Avis : Wolfsbane (Aralorn 2) de Patricia Briggs

Spoiler Alert : Difficile de parler du tome 2 sans spoiler des événements du tome 1.

 

Synopsis : Lors des 10 années passées, Aralorn, la mercenaire métamorphe, a mené une vie dangereuse, à mille lieues de sa noble éducation. Aujourd’hui, elle doit retourner chez elle pour la plus malheureuse des raisons. Son père, le Lyon de Lambshold, est mort. Mais quand Aralorn et son compagnon Wolf arrivent sur place, la combinaison de leurs magies révèle un fait à la fois heureux et fort inquiétant. Son père n’est en fait pas mort, il n’en donne que l’impression. Mais une sombre brume l’habite.
Le Lyon de Lambshold a été ensorcelé par l’ae’Magi qui l’utilise pour arriver à ses fins : détruire Aralorn et Wolf. Avec son père comme pion sur l’échiquier, Aralorn pourra-t-elle lever ce mystérieux sortilège ? Ou s’adonnera-t-elle à la magie noire au risque de perdre son compagnon et sa propre vie ? (Trad de Tan)

 

Avis : Pour ceux qui ont lu Masques, le premier tome, le synopsis de Wolfsbane peut laisser perplexe. Comment Briggs allait-elle s’y prendre pour rebondir vu la façon dont se terminait le tome 1 ? Avec une petite astuce un peu tirée par les cheveux mais qui fonctionne suffisamment bien pour lancer cette nouvelle aventure qui, pour le coup, prendra plus la forme d’une enquête. A qui profite le crime ? Voilà la question. Un crime qui force Aralorn à reprendre contact avec sa famille après des années d’éloignement et par la même occasion à nous montrer un peu plus d’où elle vient et dans quel environnement elle a grandi avec ce sentiment omniprésent de n’appartenir ni totalement aux humains, ni totalement aux métamorphes. Un retour qui s’effectue dans la joie malgré des circonstances particulièrement tristes.

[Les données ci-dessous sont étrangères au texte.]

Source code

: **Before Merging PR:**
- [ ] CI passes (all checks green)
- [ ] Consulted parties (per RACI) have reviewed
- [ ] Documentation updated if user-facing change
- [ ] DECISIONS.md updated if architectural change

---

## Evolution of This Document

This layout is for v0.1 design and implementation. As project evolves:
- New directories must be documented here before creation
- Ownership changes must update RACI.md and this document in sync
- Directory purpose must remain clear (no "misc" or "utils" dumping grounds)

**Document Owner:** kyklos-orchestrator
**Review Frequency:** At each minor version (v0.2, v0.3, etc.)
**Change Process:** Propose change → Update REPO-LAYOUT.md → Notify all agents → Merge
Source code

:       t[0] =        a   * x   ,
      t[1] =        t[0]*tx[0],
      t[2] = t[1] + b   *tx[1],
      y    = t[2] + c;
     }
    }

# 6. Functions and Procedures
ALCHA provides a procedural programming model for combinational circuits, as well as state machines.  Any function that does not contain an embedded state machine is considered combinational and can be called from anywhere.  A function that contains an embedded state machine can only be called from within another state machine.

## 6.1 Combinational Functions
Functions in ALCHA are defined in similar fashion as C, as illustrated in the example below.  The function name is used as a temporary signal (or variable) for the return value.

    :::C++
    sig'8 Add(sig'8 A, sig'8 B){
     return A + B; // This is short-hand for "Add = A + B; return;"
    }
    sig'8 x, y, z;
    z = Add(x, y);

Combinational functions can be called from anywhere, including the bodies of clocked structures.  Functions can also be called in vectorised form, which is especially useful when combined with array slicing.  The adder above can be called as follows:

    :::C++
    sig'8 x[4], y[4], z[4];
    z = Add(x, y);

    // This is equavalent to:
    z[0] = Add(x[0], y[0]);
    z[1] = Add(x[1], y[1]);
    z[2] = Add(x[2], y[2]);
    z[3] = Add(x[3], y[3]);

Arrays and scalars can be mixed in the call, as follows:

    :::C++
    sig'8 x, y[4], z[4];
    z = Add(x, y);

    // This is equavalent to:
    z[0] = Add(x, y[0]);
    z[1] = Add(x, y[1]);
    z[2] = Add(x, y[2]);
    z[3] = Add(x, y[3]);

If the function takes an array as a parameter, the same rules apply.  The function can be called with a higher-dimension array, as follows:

Comme dans le premier tome, ce qui conquiert avant tout le lecteur c’est bien sûr la relation Aralorn/Wolf qui a continué à évoluer entre les deux tomes et continue à travers celui-ci. Femme de caractère, Aralorn ne laissera pas Wolf lui échapper quitte à utiliser des ruses peu honnêtes pour le retenir. En contre-partie, Wolf n’est pas vraiment dupe et la détermination de la jeune femme à son égard le force à remettre les choses en perspective. Briggs nous l’a confié après l’interview, la colonne vertébrale de cette duologie c’est ce couple et il est difficile de dire le contraire. Leur relation porte l’histoire, comme c’est le cas dans la série Alpha & Omega mais avec encore plus de force ici. Ils gardent à la fois leur identité propre ; elle, la merveilleuse conteuse à l’esprit vif, lui, le héros ténébreux et torturé mais non dénué d’humour. Mais ils sont aussi complémentaires à plus d’un titre ; elle a besoin de lui car il est le seul à pouvoir l’aider à y voir plus clair dans cette sombre histoire et lui à besoin d’elle alors qu’il est en lutte avec sa propre magie qui menace de se retourner contre lui. C’est non seulement l’occasion d’en apprendre plus sur les différentes formes de magies qui peuplent leur univers mais aussi sur ce peuple de métamorphes très particuliers dont est en partie originaire Aralorn.

Contrairement à Masques, l’intrigue se déroule sur une période qui s’étale moins dans le temps, ce qui permet de limiter l’impression de saccades qui surprenait un peu dans le premier tome. Ici, il y s’agit plus d’une course contre la montre avant que la situation devienne irréversible une bonne fois pour toute et les minutes sont comptées. De même, le lieu de l’action se cantonne à la région de Lambshold : son château, son vaste domaine et ses montagnes. Finalement, on se rapproche plus du déroulement classique d’une histoire telle qu’elle se déroule dans la plupart des cas.

Ce qui est étrange, c’est qu’en lisant Wolfsbane dans la foulée de River Marked, il est possible de noter une certain nombre de similitudes dans la trame de l’histoire notamment tout ce qui touche au retour aux origines et les métamorphes dont l’héroïne est une descendante. Le couple Aralorn/Wolf rappelle aussi fortement celui formé par Mercy et Adam. Des analogies dont l’auteur est parfaitement consciente.

Un peu inférieur à Masques, Wolfsbane reste néanmoins une lecture agréable mais repose sur des bases moins solides et laisse surtout dans l’expectative d’une suite qui ne viendra sans doute jamais. Dommage car ce couple était vraiment très attachant.